Apakah situasi ini akan kembali dialami oleh KRAS pada 2021 dan tahun-tahun berikutnya pasca mendapatkan dana PEN? Entahlah.

Yang pasti, pengalaman itu menunjukkan setinggi-tingginya harga saham naik, ia bisa turun juga. Dari harga tertingginya, penurunan harga saham tersebut juga tidak kalah besar. Di samping itu, tidak mudah menebak puncak harga suatu saham sebelum dia terjungkal dari tebing yang curam.

Potensi kerugian yang tidak kalah besar seperti ini jadi salah satu aspek minus dari saham-saham seperti ini. Salah satu cara menghindari kerugian besar dalam saham seperti ini adalah tidak berspekulasi setelah harga saham naik tinggi.

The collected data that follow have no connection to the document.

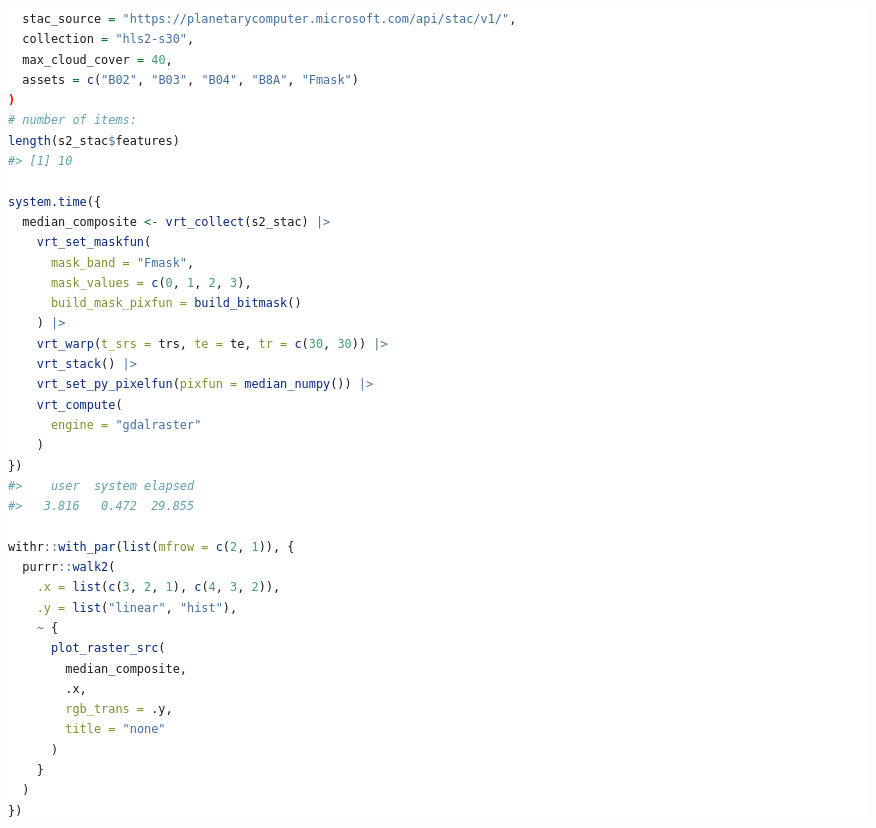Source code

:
 ``` r
  stac_source = "https://planetarycomputer.microsoft.com/api/stac/v1/",
  collection = "hls2-s30",
  max_cloud_cover = 40,
  assets = c("B02", "B03", "B04", "B8A", "Fmask")
)
# number of items:
length(s2_stac$features)
#> [1] 10

system.time({
  median_composite <- vrt_collect(s2_stac) |>
    vrt_set_maskfun(
      mask_band = "Fmask",
      mask_values = c(0, 1, 2, 3),
      build_mask_pixfun = build_bitmask()
    ) |>
    vrt_warp(t_srs = trs, te = te, tr = c(30, 30)) |>
    vrt_stack() |>
    vrt_set_py_pixelfun(pixfun = median_numpy()) |>
    vrt_compute(
      engine = "gdalraster"
    )
})
#>    user  system elapsed 
#>   3.816   0.472  29.855

withr::with_par(list(mfrow = c(2, 1)), {
  purrr::walk2(
    .x = list(c(3, 2, 1), c(4, 3, 2)),
    .y = list("linear", "hist"),
    ~ {
      plot_raster_src(
        median_composite,
        .x,
        rgb_trans = .y,
        title = "none"
      )
    }
  )
})
```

Selain itu, membeli saham dari perusahaan rugi berarti pembeli tidak mendapatkan dividen. Lazimnya, dividen diberikan oleh perusahaan yang untung kepada pemegang saham dalam kurun waktu tertentu (setahun sekali, misalnya). Dividen biasanya diambil dari sebagian laba bersih perusahaan.

Di sisi lain, aspek minus dari membeli saham perusahaan rugi adalah ketenangan dan kenyamanan investasi. Saham-saham seperti ini terkadang (atau bahkan seringkali) membuat tidur para pemiliknya tidak nyenyak karena volatilitas yang tinggi. Tidak jarang, saham seperti ini perlu dipantau secara rutin karena pergerakannya sering mengejutkan.

Dengan kata lain, sebelum membeli saham-saham perusahaan rugi, calon pembeli perlu mempertimbangkan risiko, kemungkinan tidak adanya dividen, volatilitas, ketersediaan waktu untuk memantau saham dan kenyamanan investasi.